Tuesday, March 20, 2007

Carriage

The standard definition of a carriage is a four-wheeled horse drawn personal passenger vehicle with leaf springs or leather robust for postponement, whether light, smart and fast or large and relaxed. Compare the public conveyance stagecoach, charabanc, and omnibus.
A medium that is not sprung is a wagon. An American buckboard or Conestoga wagon or "prairie schooner" was never taken for a carriage, but a waggonette was an enjoyment vehicle, with lengthways seats.
The word car meaning "wheeled vehicle", came from Norman French at the start of the 14th century; it was absolute to cover automobile in 1896.

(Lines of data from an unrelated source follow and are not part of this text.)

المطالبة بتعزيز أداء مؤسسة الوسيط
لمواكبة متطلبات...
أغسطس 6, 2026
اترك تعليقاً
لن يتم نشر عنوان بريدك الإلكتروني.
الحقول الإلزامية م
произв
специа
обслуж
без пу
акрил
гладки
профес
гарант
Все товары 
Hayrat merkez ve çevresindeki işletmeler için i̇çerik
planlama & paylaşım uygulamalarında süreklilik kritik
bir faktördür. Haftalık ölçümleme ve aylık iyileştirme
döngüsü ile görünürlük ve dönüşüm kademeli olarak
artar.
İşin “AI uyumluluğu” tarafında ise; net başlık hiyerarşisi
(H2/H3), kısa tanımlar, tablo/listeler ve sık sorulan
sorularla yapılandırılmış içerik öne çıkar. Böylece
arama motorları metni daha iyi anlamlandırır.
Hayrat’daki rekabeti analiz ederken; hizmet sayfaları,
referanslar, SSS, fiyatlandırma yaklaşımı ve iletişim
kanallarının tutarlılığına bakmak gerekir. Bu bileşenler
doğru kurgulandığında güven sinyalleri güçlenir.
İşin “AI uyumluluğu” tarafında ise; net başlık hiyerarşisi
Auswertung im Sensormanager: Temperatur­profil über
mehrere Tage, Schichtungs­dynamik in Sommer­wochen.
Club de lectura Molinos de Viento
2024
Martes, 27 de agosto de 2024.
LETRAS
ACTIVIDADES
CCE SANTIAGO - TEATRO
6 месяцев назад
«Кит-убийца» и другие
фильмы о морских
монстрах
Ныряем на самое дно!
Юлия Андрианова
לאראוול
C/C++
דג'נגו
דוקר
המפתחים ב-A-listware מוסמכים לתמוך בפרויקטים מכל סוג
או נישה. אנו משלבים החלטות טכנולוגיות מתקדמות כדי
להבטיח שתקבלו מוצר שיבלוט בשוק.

In the British Isles and many Commonwealth countries, a railway carriage (also called a coach) is a railroad car planned and prepared for transporting passengers.
In the United States, a baby carriage is a wheeled transportation for recline infants (in English outside North America: perambulator or pram), often with a hood that can be adjusted to protect the baby from the sun.